Tuesday, July 23, 2024

Here’s why Tom Brady thinks ‘quarterbacking has gone backwards a little bit in the NFL’

During his illustrious, sure-to-be Hall-of-Fame career, Tom Brady became known not just for his strong arm or his pinpoint accuracy or his resolve under pressure or his ability to get the ball out quickly, but also for his total control of the entire offense. Brady could get to the line of scrimmage, immediately identify what defense the opponent was in, get his team into the right play, and then deliver the ball on time, on target, and to the right receiver, with remarkable consistency. 

And it’s in that last area where he thinks current quarterback play is slipping.

“I think the quarterbacking has gone backwards a little bit in the NFL,” Brady said, via Yahoo! Sports. “I don’t think it’s improved. I don’t think the teaching’s improved. I think maybe the physical fundamentals might be a little bit improved because there’s better information out there for quarterbacks to study on mechanics. But I don’t think quarterbacks really are really field generals right now like they used to be.

“It’s a broad statement, certainly. But I had total control. I had all the tools I needed. I was coached that way. I was developed to have the tools that I needed to go on the field so that whenever something came up, I had the right play, the right formation, the right audible, the right check at the line — to ultimately take control of the 11 guys on offense and get us into a good, positive play.”

As for why he thinks this is happening, Brady had a pretty specific answer: some coaches want the control for themselves.

“I think now, there’s this try-to-control element from the sideline between the coaches, where they want to have the control,” he said. “And they’re not teaching and developing the players the right tools so that they can go out on the field and make their own decisions that are best suited for the team. When I looked at Peyton Manning, he was a guy that I looked up to because he had ultimate control. And I think the game’s regressed in a little bit of that way, based on what’s happened in high school football, college football and then the NFL’s getting a much lesser developed quarterback at this point.”

Clearly, there are still plenty of quarterbacks who have a great deal of control over their offenses. 

Aaron Rodgers and Dak Prescott, in particular, are renowned for their pre-snap orchestration, with Rodgers often seemingly calling his own plays at the line and Prescott routinely checking the Cowboys into and out of different looks in response to what the defense shows him. (The tension between how Rodgers likes to play and how Matt LaFleur wanted to call plays was a consistent through-line during their Green Bay partnership.) Matthew Stafford falls in that category as well.

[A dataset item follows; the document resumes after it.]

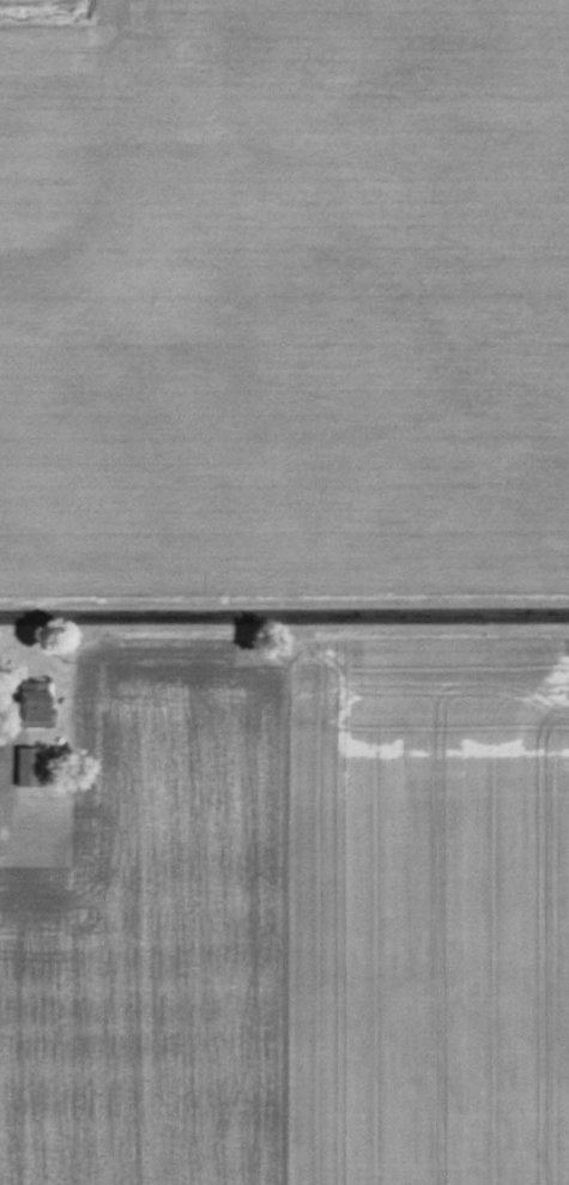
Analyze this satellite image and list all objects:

There are also players — like Patrick Mahomes, Joe Burrow, Josh Allen, and more — who have a great deal of control over their offenses in terms of playing style and the use of different formations and concepts, as well as line-of-scrimmage checks. And there are still more — Lamar Jackson, Jalen Hurts, etc. — whose offenses are constructed almost entirely around their specific skill sets, so that what they do well can be amplified and what they do not can be minimized.

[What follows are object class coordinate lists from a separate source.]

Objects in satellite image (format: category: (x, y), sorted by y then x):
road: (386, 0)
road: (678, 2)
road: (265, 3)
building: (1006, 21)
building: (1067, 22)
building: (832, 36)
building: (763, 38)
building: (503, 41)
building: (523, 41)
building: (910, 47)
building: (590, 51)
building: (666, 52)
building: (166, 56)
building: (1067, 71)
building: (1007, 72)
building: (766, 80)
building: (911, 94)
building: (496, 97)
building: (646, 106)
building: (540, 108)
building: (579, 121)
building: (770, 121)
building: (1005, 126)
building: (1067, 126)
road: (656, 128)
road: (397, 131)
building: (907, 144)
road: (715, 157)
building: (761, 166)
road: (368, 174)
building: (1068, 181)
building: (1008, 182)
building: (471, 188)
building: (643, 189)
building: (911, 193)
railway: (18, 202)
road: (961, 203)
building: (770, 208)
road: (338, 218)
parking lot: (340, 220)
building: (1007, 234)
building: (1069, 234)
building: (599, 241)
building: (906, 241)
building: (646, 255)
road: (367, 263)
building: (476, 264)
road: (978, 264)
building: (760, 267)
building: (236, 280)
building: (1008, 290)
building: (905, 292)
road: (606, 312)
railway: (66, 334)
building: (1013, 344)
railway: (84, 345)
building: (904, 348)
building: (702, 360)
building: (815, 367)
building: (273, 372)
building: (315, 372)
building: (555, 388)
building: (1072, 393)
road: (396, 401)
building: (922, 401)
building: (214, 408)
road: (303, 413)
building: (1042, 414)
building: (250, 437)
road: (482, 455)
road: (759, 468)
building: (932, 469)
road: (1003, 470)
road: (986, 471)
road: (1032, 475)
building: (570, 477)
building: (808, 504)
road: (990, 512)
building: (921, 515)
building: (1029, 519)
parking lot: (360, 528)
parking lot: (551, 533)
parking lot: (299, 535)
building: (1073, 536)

And most other quarterbacks do still have at least some degree of autonomy to audible into the right play at the line. Maybe not to the extent that Brady or Manning did, but some. Still, there are systems where the coach does want the quarterback to simply run the play that is called. Many of the Kyle Shanahan/Sean McVay tree play-callers prefer that route, for example, even if some (i.e. LaFleur: see above) are more flexible about it than others.

Will the league ever get back around to playing like Brady and Manning did, all the time? Maybe. Probably not. But it also might not need to. Offenses and play-calling have evolved to the point where many plays now have multiple options built into them from the jump, and/or enable the quarterback to use what the defense does post-snap, against it and make the correct decision from there. And frankly, a lot of quarterbacks now have the type of athletic gifts that Brady never did, and so don’t have as strong a need to win in every part of the pre-snap phase of play as he did. He mastered that, at least in part, because it was the best way he could succeed. Other quarterbacks’ easiest paths to success might just look different.

Obviously, there is still a need for any quarterback, no matter his style of play, to audible out of plays that look dead on arrival based on offensive and defensive alignments or personnel. And there are still a whole bunch of players capable of doing a lot more than that, whether Brady thinks so or not.